WHAT NEEDS TO BE DONE — What you return should be each line of the data containing the string "symbol".

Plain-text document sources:
Segment Open

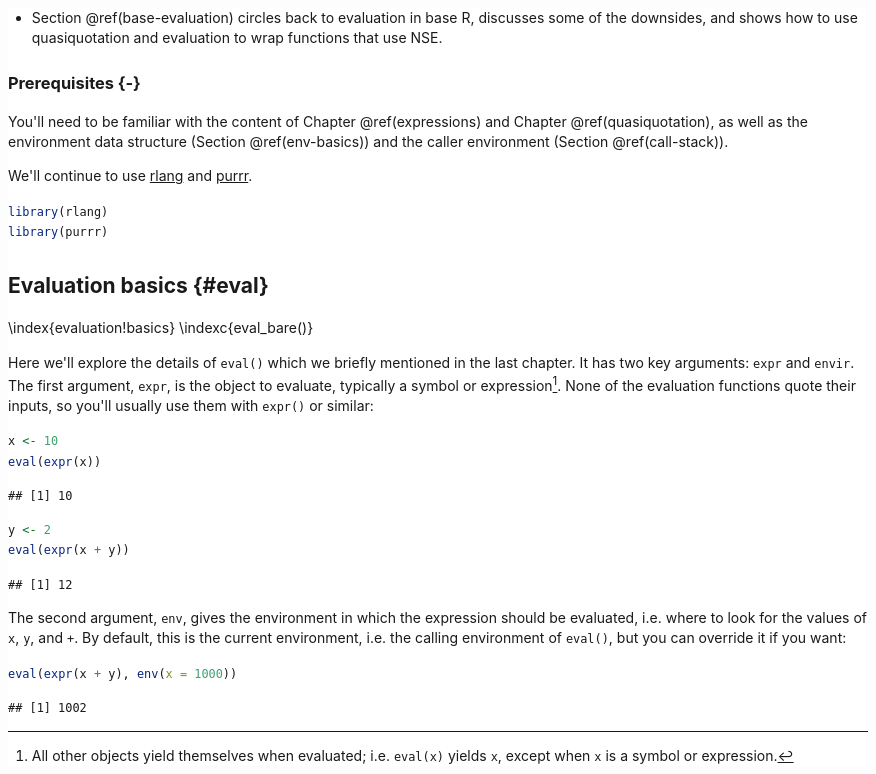 * Section \@ref(base-evaluation) circles back to evaluation in base R,
  discusses some of the downsides, and shows how to use quasiquotation and
  evaluation to wrap functions that use NSE.

### Prerequisites {-}

You'll need to be familiar with the content of Chapter \@ref(expressions) and Chapter \@ref(quasiquotation), as well as the environment data structure (Section \@ref(env-basics)) and the caller environment (Section \@ref(call-stack)).

We'll continue to use [rlang](https://rlang.r-lib.org) and [purrr](https://purrr.tidyverse.org).


```r
library(rlang)
library(purrr)
```

## Evaluation basics {#eval}
\index{evaluation!basics}
\indexc{eval\_bare()}

Here we'll explore the details of `eval()` which we briefly mentioned in the last chapter. It has two key arguments: `expr` and `envir`. The first argument, `expr`, is the object to evaluate, typically a symbol or expression[^non-expr]. None of the evaluation functions quote their inputs, so you'll usually use them with `expr()` or similar:

[^non-expr]: All other objects yield themselves when evaluated; i.e. `eval(x)` yields `x`, except when `x` is a symbol or expression.


```r
x <- 10
eval(expr(x))
```

```
## [1] 10
```

```r
y <- 2
eval(expr(x + y))
```

```
## [1] 12
```

The second argument, `env`, gives the environment in which the expression should be evaluated, i.e. where to look for the values of `x`, `y`, and `+`. By default, this is the current environment, i.e. the calling environment of `eval()`, but you can override it if you want:


```r
eval(expr(x + y), env(x = 1000))
```

```
## [1] 1002
```


[^formula]: Technically a formula combines an expression and environment, but formulas are tightly coupled to modelling so a new data structure makes sense.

Segment Closed

REPLY TO THE TASK —
Here we'll explore the details of `eval()` which we briefly mentioned in the last chapter. It has two key arguments: `expr` and `envir`. The first argument, `expr`, is the object to evaluate, typically a symbol or expression[^non-expr]. None of the evaluation functions quote their inputs, so you'll usually use them with `expr()` or similar:
[^non-expr]: All other objects yield themselves when evaluated; i.e. `eval(x)` yields `x`, except when `x` is a symbol or expression.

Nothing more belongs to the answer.